*Reading text*.
= Beginning of Section =
One-Click Design Preset Library
Start from a curated preset , subtle card elevation, hard drop shadow, large diffused ambient, or neumorphic depth , then tweak from there rather than starting from zero.
Zero-Install Browser-Based Operation
No extensions, plugins, or desktop apps to install. Open the page, adjust your shadow, copy the code, and close the tab. Works on any modern browser across Windows, macOS, and Linux.
One-Click Copy of the Complete CSS Declaration
Click Copy CSS and the full box-shadow: … declaration lands in your clipboard, formatted and ready to paste directly into your stylesheet or design token file.
Common Use Cases
UI Designer , Crafting Elevation Tokens for a Design System
UI designers use this tool to generate a stepped set of shadow values , elevation-1 through elevation-5 , that map to component layers in Figma or a CSS custom-property token file, ensuring visual consistency across an entire product.
Frontend Developer , Matching a Figma Shadow Spec Exactly
Developers replicating a Figma component use the sliders to dial in the exact X, Y, blur, and spread values from the design file and verify the rendered output matches the mock-up before merging a PR.
No-Code Builder , Generating Shadows for Webflow or Framer
No-code builders working in Webflow, Framer, or Squarespace use the preview to experiment with shadow aesthetics, then manually enter the numeric values into the platform’s shadow panel , using this tool as a visual sandbox.
CSS Learner , Understanding How Each Parameter Affects Output
Students and self-taught developers use the live preview as a teaching aid, dragging one slider at a time to build an intuitive understanding of how blur versus spread changes the shadow’s visual character.
Email Developer , Creating Inset Shadows for HTML Email Cards
Email developers building HTML email templates that supportbox-shadow use the inset toggle to prototype subtle inner shadows on card components before pasting the inline CSS into their email template.
React / Vue Developer , Prototyping Neumorphic Component Styles
Component library authors generating neumorphic UI styles use this tool to iterate on paired outer and inset shadow combinations, copying each value into a CSS-in-JS object or Tailwind theme extension.
Frequently Asked Questions
- How do I use the CSS Box Shadow Generator?
- Use the X and Y offset sliders to position the shadow, then adjust blur and spread to control softness and size. Pick a color and opacity, toggle inset if needed, and click Copy CSS to copy the finished declaration to your clipboard.
= End of Section =
(Source records)
= Beginning of Section =
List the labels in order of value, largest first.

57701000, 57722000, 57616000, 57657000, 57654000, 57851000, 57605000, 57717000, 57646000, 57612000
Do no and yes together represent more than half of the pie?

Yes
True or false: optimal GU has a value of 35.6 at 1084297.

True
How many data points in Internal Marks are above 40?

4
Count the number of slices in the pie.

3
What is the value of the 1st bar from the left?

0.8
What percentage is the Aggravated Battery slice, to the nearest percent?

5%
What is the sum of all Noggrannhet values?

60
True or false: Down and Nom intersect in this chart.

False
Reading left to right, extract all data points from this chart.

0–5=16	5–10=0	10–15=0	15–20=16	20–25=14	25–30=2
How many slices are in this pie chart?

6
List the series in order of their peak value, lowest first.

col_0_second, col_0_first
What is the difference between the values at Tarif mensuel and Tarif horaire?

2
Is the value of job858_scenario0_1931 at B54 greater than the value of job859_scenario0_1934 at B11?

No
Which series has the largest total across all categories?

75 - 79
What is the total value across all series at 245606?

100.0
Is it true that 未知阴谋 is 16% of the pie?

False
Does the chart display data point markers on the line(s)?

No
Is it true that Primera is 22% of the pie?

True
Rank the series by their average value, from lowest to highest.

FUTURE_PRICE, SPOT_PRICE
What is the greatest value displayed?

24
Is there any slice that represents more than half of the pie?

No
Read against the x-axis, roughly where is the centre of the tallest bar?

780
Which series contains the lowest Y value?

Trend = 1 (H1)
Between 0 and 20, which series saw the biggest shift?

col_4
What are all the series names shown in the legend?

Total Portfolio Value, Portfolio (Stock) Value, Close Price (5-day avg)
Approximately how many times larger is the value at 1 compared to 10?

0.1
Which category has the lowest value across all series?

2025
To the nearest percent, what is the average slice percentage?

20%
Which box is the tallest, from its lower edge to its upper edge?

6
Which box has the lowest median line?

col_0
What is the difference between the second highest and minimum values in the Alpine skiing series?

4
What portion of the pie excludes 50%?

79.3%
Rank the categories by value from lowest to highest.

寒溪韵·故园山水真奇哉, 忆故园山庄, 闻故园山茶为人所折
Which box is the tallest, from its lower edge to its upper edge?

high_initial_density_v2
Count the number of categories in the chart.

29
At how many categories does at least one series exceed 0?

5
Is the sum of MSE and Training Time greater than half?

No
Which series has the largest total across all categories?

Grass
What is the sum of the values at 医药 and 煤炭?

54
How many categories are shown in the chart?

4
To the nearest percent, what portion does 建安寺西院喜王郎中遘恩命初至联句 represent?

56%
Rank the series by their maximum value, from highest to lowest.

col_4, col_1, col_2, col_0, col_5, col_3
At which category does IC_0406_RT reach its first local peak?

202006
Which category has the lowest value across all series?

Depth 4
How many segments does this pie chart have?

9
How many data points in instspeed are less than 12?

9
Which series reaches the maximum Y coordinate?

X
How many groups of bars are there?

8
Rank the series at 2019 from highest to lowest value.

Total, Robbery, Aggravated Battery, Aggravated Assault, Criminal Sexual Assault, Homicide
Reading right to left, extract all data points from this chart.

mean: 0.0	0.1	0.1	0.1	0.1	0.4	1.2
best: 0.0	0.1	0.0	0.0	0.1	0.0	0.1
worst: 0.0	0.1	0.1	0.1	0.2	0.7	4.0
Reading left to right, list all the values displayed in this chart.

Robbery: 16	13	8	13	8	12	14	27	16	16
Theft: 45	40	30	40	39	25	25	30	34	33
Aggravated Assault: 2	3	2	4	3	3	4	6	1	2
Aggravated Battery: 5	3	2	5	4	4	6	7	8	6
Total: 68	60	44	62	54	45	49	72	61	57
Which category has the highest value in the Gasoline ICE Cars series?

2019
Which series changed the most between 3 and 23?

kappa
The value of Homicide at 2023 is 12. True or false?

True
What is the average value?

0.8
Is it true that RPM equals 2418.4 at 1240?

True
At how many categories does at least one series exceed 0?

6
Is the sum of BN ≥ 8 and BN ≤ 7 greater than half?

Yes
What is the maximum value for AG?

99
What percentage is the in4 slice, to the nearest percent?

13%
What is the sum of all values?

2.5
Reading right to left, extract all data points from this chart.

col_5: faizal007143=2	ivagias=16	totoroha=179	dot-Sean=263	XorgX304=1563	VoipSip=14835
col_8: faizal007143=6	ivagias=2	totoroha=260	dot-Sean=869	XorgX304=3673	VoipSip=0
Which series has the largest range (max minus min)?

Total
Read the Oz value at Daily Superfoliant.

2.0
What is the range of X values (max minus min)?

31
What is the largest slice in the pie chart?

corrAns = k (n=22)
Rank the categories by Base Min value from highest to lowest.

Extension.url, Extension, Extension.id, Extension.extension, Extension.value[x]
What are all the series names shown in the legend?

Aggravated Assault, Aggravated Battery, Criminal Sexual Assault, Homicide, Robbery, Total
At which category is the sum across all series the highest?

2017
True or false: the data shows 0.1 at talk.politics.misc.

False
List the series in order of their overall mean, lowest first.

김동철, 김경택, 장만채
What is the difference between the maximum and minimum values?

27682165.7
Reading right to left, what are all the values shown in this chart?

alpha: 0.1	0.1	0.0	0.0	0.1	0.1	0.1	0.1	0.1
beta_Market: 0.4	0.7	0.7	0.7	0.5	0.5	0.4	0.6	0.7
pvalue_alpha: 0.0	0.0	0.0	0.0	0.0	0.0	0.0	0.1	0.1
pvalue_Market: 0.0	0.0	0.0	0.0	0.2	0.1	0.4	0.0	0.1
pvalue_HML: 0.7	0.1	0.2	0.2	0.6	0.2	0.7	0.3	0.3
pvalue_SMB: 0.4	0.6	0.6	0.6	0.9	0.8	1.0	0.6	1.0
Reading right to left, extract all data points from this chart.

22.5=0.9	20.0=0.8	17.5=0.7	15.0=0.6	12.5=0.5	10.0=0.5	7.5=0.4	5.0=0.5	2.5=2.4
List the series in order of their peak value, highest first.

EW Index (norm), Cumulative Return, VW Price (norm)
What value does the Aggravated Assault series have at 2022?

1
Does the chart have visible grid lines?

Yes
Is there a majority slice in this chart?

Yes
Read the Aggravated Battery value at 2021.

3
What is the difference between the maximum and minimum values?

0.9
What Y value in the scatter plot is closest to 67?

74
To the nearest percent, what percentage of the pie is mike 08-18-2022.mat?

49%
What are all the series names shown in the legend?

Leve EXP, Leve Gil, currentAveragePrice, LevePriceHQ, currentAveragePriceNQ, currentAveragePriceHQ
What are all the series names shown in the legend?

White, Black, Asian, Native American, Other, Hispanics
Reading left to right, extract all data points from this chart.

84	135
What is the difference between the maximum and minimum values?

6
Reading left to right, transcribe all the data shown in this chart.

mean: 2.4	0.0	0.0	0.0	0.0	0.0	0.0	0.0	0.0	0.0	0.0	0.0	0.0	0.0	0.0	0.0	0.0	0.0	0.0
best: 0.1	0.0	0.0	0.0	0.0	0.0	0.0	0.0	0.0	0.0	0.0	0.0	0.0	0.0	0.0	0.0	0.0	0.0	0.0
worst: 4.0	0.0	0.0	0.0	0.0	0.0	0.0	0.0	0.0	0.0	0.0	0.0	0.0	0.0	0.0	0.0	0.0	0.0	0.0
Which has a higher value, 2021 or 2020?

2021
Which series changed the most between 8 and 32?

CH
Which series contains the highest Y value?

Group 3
= End of Section =
*Problem to solve*. Continue the CSS box shadow generator page from the point where it stops.

*Response*.
- What CSS properties can I control with this tool?
- The generator controls all five box-shadow parameters: horizontal offset (X), vertical offset (Y), blur radius, spread radius, and shadow color including alpha transparency via an RGBA output. You can also toggle the inset keyword.
- What does the generated output look like?
- The tool outputs a single CSS declaration ready to paste into any stylesheet, for example:
box-shadow: 4px 6px 12px 2px rgba(0, 0, 0, 0.25). For inset shadows it prepends the inset keyword. The value is cross-browser compatible and requires no vendor prefixes in modern browsers. - Does the tool upload anything to a server?
- No. The CSS Box Shadow Generator runs entirely in your browser. There are no server requests and nothing is uploaded or stored. Your design choices remain completely private.
- What is the difference between blur radius and spread radius?
- Blur radius controls how soft or sharp the shadow edges are , a value of 0px produces a crisp, hard-edged shadow while higher values feather the edges. Spread radius controls the overall size of the shadow: positive values expand it beyond the element’s bounding box, negative values shrink it inward.
- Can I create multiple box shadows on one element?
- CSS natively supports multiple shadows on a single element by comma-separating declarations, for example:
box-shadow: 2px 2px 5px rgba(0,0,0,0.3), inset 1px 1px 3px rgba(255,255,255,0.5). This generator produces one shadow at a time, which you can then manually combine in your stylesheet.